Introduction

Deep Mutation Scanning (DMS)

The function of a protein is highly influenced by its three-dimensional structure. It is commonly known that proteins can adopt multiple conformations, each corresponding with unique functions and interactions within the cellular environment. However, a protein can also undergo misfolding, where it's alternative strucutres impact cellular homeostasis. These alternative structures have been implicated in diseases such as Alzheimer's and Parkinson's [1]. The factors that cause a protein take up a misfolded structure is almost entirely unknown. Thus, understanding the nature conformational differences within a protein  provide a fundamental understanding of biological function and diseases. 

DMS is a high-throughput assay that allows assessment of the functional characteristics of a large number of variants of a protein simultaneously in living cells [2]. The technique systematically maps the sequence-activity landscape of proteins under controlled experimental conditions [3]. Given a protein of interest, an exhaustive library of missense variants is formed. Every protein has one amino acid substitution at any given point ultimately accounting for all potential variations. The library is screened for an activity of interest, and the activity of each variant is quantified through deep sequencing. The pattern of mutational impact on activity can be leveraged to build structural models of proteins, as well as suggest the conformation(s) responsible for the activity of interest (figure 1). 

α-Synuclein

α-syn is an example of an intrinsically disordered protein that can misfold to take up multiple amyloid structures. Despite the extensive research already performed on α-syn, these conformational states are still relatively undefined in their prevalence and impact in cells. α-syn has been implicated in diseases such as Parkinson's disease, multiple system atrophy (MSA), and dementia with Lewy bodies (DLP) [4]. However, the exact mechanisms remain a mystery. 

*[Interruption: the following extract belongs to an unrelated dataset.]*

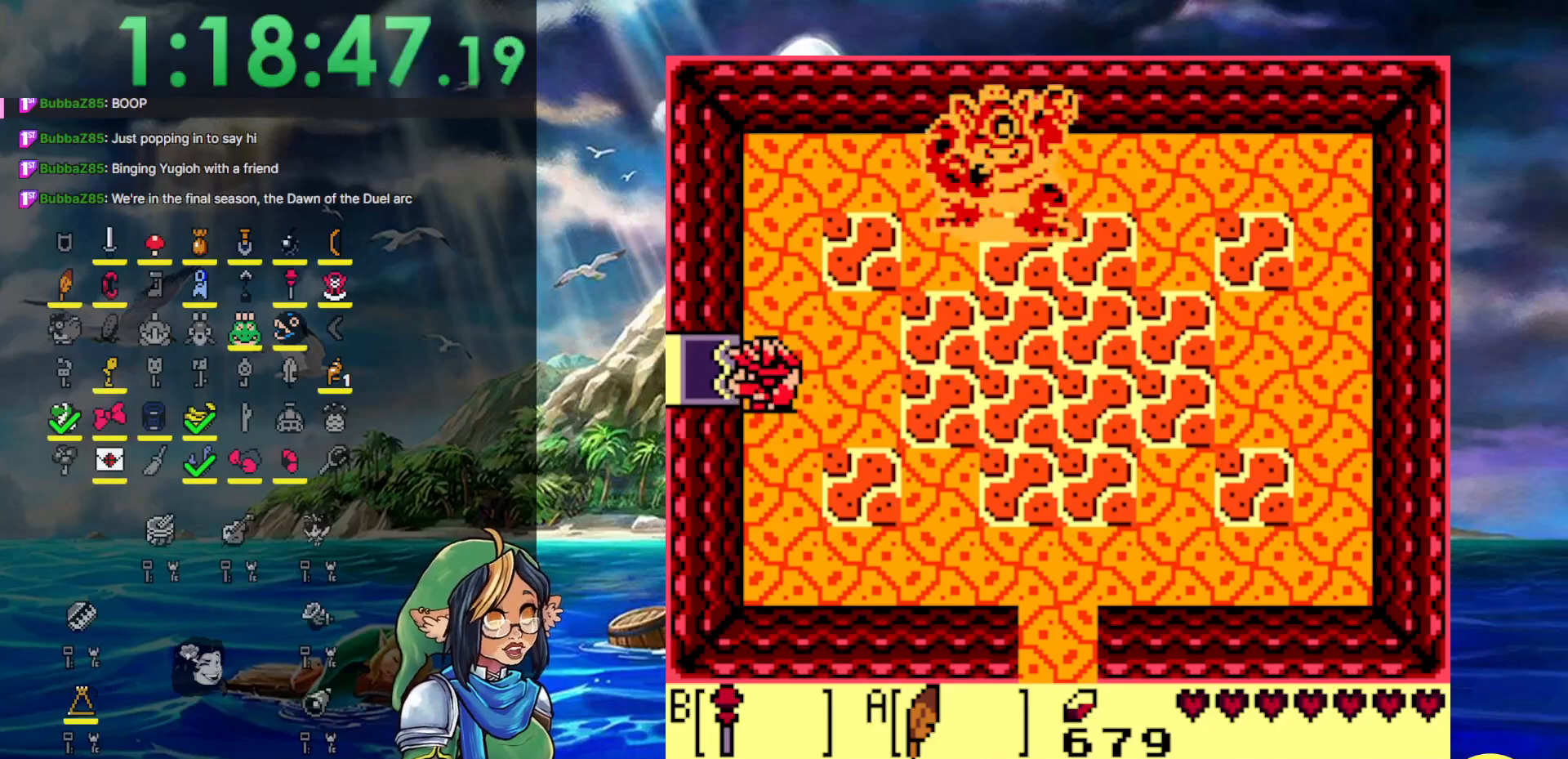
{"buttons": ["DPAD_LEFT"], "events": []}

It is known that α-syn conformations have unique characteristics, structural behavior, toxicity, aggregation, and propagation properties, all elements that are influenced by the structure of α-syn is decribed by melki et al [5]. Significantly, it has recently emerged that amyloid structures that arise can cause different disease developments. For instance, distinct polymorphs of α-syn isolated from patients with MSA and DLP had a difference of 1000-fold in cellular toxicity, attributed to the structural and functional differences [4]. By exploring the causes and nature of these conformations, the prion-like propagation of misfolds and subsequent disease pathology can be better understood.

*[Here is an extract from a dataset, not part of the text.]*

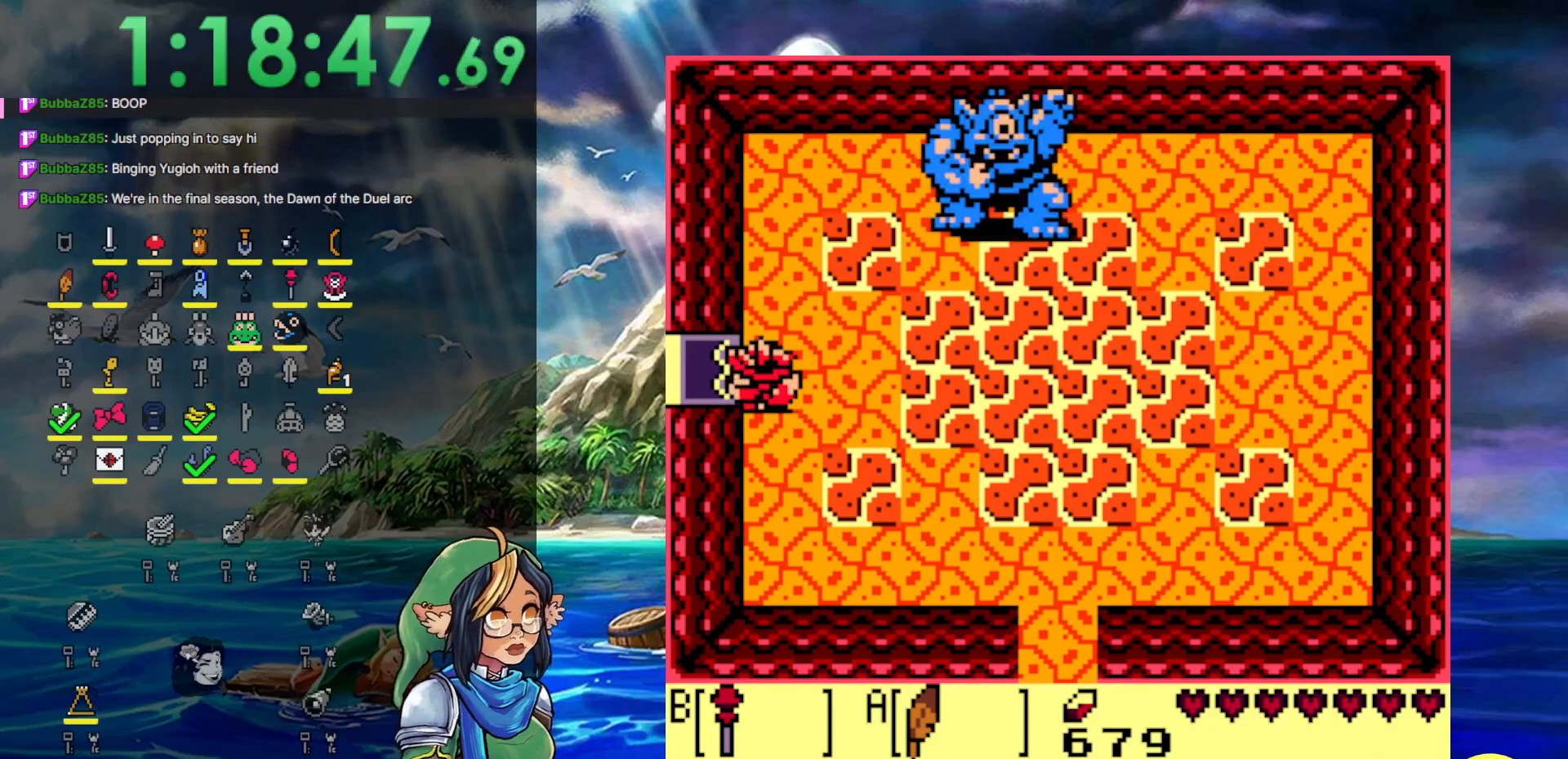
{"buttons": [], "events": [[33, "DPAD_LEFT", "up"]]}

While previous experiments have shown that mutations affect function and toxicity, it was not enough to infer a specific structure. Meanwhile, the data provided by DMS can indicate specific structural conformations based on the differential sensitivity of the yeast to the mutations (figure 2). As such, DMS has been applied to α-syn as a solution to this issue. By generating a variant library of α-syn, transforming it into S. cerevisiae, and producing a fitness landscape, the biologically active conformations of α-syn were defined [3]. By applying different conditions to the library, the relevant α-syn structures can be explored in various cellular contexts [6].